[REQUIREMENTS] Retype the lines of the listing from the line containing "scientific name: Cryptocephalus" up to and including the line containing "common name: Silverfish", keeping each line unchanged.

[STORED RECORDS]
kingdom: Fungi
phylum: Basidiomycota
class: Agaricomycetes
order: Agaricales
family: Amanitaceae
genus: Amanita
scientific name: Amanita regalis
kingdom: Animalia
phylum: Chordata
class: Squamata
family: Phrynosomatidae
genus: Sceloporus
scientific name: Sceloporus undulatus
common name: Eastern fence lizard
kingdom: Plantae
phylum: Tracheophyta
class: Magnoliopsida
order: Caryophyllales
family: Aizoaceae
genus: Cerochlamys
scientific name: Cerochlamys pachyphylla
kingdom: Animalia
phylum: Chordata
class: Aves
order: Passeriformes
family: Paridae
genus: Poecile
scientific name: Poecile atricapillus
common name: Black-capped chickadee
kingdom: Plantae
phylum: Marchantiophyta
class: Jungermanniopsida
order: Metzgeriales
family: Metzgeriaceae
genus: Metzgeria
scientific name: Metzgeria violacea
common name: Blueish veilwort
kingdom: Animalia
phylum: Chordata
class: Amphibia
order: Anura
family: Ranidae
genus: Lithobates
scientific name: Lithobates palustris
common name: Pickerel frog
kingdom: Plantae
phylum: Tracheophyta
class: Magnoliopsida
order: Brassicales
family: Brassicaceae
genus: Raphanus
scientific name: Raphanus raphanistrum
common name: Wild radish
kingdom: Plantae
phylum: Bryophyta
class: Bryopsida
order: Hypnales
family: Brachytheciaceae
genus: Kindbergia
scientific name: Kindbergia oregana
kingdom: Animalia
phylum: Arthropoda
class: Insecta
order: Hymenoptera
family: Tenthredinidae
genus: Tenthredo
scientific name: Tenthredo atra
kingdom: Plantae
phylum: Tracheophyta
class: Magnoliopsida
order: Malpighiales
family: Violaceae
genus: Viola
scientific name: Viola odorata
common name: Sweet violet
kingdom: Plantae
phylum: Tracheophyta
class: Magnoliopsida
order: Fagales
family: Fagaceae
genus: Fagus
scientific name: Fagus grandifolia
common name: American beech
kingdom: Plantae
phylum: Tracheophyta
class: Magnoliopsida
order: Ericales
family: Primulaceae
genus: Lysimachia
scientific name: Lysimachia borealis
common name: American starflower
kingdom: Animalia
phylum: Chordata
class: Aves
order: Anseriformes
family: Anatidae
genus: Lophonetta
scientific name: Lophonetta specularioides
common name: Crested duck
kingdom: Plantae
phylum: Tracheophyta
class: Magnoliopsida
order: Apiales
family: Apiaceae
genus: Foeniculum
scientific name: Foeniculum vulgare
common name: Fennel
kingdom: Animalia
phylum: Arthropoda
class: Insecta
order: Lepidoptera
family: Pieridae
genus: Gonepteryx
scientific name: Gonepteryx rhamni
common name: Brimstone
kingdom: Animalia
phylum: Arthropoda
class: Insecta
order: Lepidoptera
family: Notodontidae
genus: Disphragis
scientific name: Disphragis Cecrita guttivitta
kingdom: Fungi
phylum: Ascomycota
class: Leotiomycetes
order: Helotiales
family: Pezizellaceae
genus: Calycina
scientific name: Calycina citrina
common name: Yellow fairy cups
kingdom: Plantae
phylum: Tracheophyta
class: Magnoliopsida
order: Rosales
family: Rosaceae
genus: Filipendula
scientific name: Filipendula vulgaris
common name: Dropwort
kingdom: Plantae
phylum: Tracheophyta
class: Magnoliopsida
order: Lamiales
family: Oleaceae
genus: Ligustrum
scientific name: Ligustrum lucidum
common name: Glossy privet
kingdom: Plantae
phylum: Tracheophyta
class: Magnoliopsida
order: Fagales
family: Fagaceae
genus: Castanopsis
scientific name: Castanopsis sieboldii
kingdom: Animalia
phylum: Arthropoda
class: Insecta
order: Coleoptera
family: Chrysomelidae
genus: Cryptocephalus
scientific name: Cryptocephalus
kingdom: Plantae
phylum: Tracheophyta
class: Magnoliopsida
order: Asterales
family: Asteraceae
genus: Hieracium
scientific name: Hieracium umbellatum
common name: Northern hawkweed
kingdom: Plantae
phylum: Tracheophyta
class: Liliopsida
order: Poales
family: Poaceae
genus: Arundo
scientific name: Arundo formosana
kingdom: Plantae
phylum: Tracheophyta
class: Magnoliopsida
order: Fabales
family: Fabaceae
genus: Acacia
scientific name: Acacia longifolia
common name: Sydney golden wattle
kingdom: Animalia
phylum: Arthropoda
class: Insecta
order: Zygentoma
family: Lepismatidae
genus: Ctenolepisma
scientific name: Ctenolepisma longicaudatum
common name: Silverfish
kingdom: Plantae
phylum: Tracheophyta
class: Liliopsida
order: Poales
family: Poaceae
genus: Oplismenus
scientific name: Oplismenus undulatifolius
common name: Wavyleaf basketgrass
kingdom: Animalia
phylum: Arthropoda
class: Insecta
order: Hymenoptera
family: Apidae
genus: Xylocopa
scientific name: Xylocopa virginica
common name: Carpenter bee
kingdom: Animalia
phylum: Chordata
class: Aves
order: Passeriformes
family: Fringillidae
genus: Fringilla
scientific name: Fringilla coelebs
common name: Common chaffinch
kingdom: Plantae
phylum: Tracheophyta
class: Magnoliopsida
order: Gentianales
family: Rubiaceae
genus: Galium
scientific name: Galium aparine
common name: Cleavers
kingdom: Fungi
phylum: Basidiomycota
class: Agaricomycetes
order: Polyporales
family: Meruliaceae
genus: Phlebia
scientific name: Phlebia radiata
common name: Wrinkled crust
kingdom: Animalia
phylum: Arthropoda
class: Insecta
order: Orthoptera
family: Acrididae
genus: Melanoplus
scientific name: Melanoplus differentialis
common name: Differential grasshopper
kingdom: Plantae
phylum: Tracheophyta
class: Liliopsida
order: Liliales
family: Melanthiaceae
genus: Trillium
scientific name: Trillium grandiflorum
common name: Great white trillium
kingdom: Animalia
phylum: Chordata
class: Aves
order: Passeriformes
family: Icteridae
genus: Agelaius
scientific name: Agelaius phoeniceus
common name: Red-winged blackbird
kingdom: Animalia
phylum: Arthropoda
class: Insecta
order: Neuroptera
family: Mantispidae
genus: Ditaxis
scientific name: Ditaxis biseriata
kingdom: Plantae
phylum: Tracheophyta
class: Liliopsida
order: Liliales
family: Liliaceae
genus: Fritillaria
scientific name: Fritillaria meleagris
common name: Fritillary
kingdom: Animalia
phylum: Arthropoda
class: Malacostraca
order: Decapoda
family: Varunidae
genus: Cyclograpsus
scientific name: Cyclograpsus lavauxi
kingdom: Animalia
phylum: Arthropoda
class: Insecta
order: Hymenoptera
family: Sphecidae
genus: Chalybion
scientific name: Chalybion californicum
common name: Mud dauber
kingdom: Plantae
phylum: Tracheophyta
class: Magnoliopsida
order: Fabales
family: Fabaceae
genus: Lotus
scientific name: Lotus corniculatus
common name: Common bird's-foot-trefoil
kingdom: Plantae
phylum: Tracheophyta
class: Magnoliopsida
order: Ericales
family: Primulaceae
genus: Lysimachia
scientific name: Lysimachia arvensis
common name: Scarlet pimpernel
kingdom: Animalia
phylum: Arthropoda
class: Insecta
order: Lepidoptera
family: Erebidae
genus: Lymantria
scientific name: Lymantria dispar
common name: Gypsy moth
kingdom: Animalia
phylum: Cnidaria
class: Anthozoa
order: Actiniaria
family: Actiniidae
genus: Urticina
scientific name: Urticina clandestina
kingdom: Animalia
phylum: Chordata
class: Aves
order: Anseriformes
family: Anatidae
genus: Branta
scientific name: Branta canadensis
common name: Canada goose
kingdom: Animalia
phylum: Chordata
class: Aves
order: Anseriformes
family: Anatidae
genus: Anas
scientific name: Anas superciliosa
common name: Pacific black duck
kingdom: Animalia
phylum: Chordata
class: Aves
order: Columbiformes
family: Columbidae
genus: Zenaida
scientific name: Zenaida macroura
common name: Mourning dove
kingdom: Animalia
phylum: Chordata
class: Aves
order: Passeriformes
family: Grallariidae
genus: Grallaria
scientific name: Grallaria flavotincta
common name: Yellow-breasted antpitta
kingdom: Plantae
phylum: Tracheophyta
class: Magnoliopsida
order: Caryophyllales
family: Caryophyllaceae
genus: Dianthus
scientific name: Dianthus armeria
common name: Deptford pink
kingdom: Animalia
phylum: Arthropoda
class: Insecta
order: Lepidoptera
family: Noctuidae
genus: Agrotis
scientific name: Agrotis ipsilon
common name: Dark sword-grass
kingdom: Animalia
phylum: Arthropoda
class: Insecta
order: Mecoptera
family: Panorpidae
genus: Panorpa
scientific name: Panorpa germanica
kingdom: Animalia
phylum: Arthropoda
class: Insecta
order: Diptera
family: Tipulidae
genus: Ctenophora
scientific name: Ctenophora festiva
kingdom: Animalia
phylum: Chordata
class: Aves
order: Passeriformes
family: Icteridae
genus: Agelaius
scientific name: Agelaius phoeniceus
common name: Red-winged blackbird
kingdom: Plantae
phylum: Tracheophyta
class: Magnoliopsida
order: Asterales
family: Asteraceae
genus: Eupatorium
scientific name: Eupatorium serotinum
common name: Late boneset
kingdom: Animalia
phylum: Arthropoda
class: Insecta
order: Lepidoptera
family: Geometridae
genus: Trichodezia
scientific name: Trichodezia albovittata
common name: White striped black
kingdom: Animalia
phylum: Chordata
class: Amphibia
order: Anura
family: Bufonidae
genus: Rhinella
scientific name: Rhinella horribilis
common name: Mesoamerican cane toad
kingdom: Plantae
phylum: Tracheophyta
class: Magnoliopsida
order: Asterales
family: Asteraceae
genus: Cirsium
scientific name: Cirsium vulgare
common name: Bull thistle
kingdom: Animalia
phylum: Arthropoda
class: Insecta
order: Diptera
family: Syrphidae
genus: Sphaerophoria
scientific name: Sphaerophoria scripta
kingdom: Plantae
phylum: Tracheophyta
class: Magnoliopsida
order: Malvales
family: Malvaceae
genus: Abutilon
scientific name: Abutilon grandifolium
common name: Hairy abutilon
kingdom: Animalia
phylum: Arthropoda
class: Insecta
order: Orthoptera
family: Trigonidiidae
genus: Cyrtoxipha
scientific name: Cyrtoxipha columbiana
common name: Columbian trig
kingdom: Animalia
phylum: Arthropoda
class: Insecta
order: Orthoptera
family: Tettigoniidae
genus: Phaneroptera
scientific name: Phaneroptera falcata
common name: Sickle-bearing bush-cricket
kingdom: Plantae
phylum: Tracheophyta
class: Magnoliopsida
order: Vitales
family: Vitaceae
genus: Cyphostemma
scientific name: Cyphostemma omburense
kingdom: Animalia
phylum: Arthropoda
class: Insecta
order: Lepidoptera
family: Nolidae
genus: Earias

[OUTPUT FOR THIS EXERCISE]
scientific name: Cryptocephalus
kingdom: Plantae
phylum: Tracheophyta
class: Magnoliopsida
order: Asterales
family: Asteraceae
genus: Hieracium
scientific name: Hieracium umbellatum
common name: Northern hawkweed
kingdom: Plantae
phylum: Tracheophyta
class: Liliopsida
order: Poales
family: Poaceae
genus: Arundo
scientific name: Arundo formosana
kingdom: Plantae
phylum: Tracheophyta
class: Magnoliopsida
order: Fabales
family: Fabaceae
genus: Acacia
scientific name: Acacia longifolia
common name: Sydney golden wattle
kingdom: Animalia
phylum: Arthropoda
class: Insecta
order: Zygentoma
family: Lepismatidae
genus: Ctenolepisma
scientific name: Ctenolepisma longicaudatum
common name: Silverfish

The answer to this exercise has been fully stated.